#### [WORK TASK 1]
Format as a JSON list of strings everything in the rows from the line containing "The experiment code" down to the end of the rows, one string per line, with blank lines left out.

#### [SELECTED EXTRACT]
What is Continuity?

Understanding when a function is continuous at a point

Understanding Continuity

A function is continuous if you can draw it without lifting your pencil. Mathematically, it's more precise!

The Informal Definition

A function is continuous at x = a if:

The graph has no breaks, jumps, or holes at that point

The Formal Definition

A function f is continuous at x = a if all three conditions hold:

f(a) exists - The function is defined at a
$\lim_{x \to a} f(x)$ exists - The limit exists at a
$\lim_{x \to a} f(x) = f(a)$ - The limit equals the function value

All three must be true! If even one fails, the function is discontinuous at that point.

Testing for Continuity

Example 1: Is $f(x) = x^2$ continuous at x = 3?

#### [EXTRACTED ENTRIES]
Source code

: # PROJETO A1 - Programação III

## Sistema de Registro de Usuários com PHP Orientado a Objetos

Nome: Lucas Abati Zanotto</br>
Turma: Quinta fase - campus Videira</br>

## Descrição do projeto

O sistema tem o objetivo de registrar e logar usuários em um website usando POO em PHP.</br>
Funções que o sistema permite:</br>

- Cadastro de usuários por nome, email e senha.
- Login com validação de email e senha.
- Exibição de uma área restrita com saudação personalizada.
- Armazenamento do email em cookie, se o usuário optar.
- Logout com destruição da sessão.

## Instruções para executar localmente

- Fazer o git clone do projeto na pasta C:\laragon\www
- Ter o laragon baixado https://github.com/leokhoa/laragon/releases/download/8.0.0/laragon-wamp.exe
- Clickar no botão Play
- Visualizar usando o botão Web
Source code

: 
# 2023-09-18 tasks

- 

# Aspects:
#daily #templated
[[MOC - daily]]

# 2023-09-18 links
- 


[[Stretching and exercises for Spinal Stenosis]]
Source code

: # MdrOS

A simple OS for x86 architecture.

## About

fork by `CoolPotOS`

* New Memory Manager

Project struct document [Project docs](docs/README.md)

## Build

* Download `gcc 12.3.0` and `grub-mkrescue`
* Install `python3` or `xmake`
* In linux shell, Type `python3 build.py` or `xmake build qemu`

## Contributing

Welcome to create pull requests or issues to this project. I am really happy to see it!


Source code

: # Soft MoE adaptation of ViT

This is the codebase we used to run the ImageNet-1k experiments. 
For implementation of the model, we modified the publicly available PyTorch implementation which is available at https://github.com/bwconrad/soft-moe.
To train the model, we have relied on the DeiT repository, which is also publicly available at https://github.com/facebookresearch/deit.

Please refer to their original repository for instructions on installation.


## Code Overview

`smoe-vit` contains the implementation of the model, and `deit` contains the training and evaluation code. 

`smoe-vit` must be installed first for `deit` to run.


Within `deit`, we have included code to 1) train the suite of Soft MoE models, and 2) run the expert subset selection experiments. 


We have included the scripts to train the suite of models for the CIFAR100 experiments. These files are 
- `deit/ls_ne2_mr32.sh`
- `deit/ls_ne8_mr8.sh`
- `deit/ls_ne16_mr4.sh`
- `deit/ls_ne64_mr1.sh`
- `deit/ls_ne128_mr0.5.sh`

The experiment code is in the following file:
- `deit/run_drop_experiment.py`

#### [WORK TASK 2]
According to the continuity page, what happens if even one of the three conditions in the formal definition fails?

#### [WRITTEN REPLY 1]
[
  "The experiment code is in the following file:",
  "- `deit/run_drop_experiment.py`"
]

#### [WRITTEN REPLY 2]
The function is discontinuous at that point.